RUSH: Trump’s down in Florida, gets off the airplane and goes… (scoffs) Folks, you know what I just saw? They’re passing out bananas in the food tent. Trump and Melania and the team, they’re passing out bananas. You know what this is gonna lead to? You know damn well what this is gonna lead to. I got a bad feeling.

BREAK TRANSCRIPT

RUSH: No, bananas are actually the perfect food for the weather conditions in Florida, for heat and humidity. For replenishing electrolytes and the things that are necessary to keep your body functioning, bananas are the perfect food. You may not know this but when East Coast, Northeastern football teams go out to Arizona to play the Cardinals — or when the Chargers in a couple playoff games went to Miami to play the Dolphins — it’s bananas for two days before the game. So it’s actually a very smart decision.
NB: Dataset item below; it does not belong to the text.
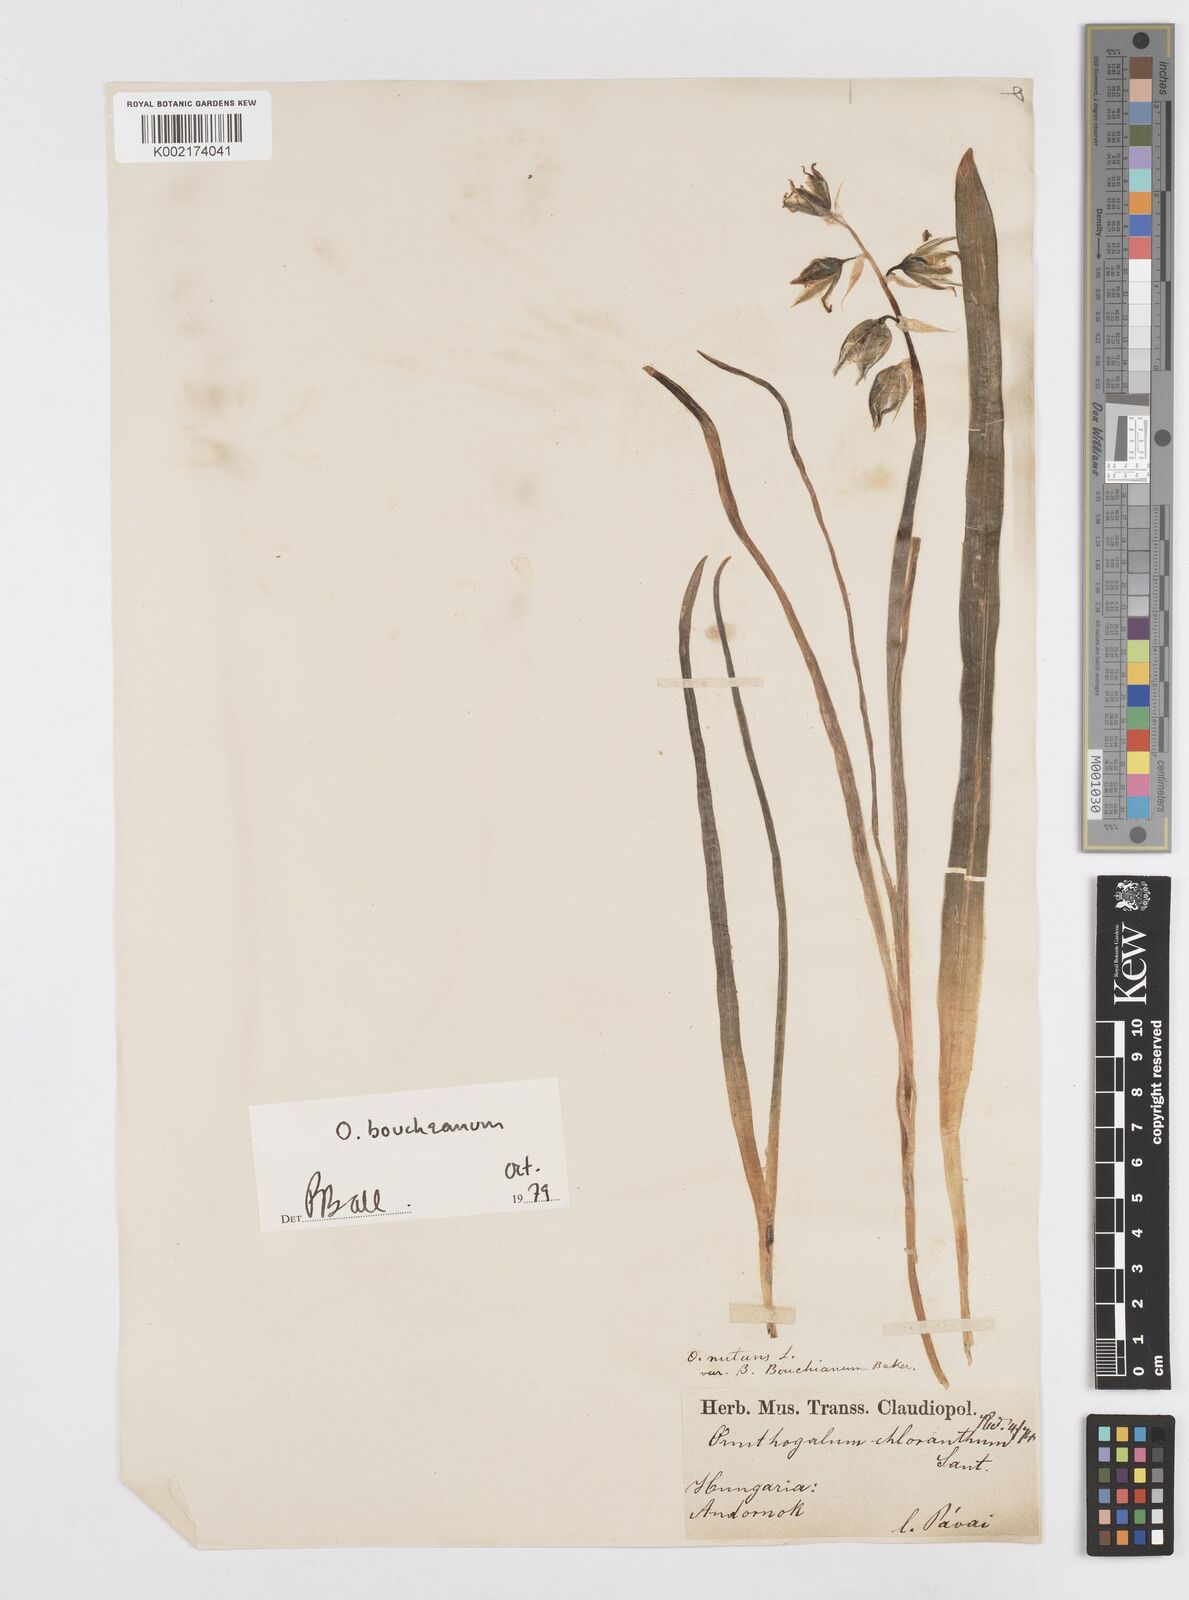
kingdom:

But you know, you just know what some people are gonna say, especially if there are a couple black people in line. You know exactly what they’re gonna say. I’m just warning you. What I was gonna say about this, though, is Trump got off the airplane. He’s down there with Melania and the whole team: Marco Rubio, Pam Bondi, Rick Scott (the governor). They have the Florida Power & Light CEO, everybody. Such a good job, you know. You just know that this is humming. You know this recovery is.

FEMA, the federal, the state, the local, the entrepreneurial efforts are all working together, and the recovery — reestablishing electricity and other services — must just be going gangbusters, because you’re not hearing anything about it. The Drive-Bys are barely covering this. The Drive-Bys are not spending any time at all. The Drive-Bys are all trying to tell you that Trump caved and the wall is history and Chuck and Nancy are running the administration. They’re not sure even telling you what’s going on down in Florida with the hurricane recovery, or Houston.

They’re not even talking about Hurricane Harvey anymore. And if there was a gripe, if there was even one tiny gripe, they’d be all over it, ’cause they can’t wait to report that Trump doesn’t care. They can’t wait! They’d love to do what they did to Bush and Mike Brown, the FEMA director, after Katrina. But they can’t because there aren’t any serious complaints. And if there were, if there were people (whining), “I’m being ignored! They walked right by me; didn’t give me a banana. My house, my…” If there was any of that going on, it’d be the biggest story of the week. The Drive-Bys have been salivating, hoping to write that Trump’s blowing the hurricane recovery effort, and you can’t even find a story on it, which must mean it’s going gangbusters.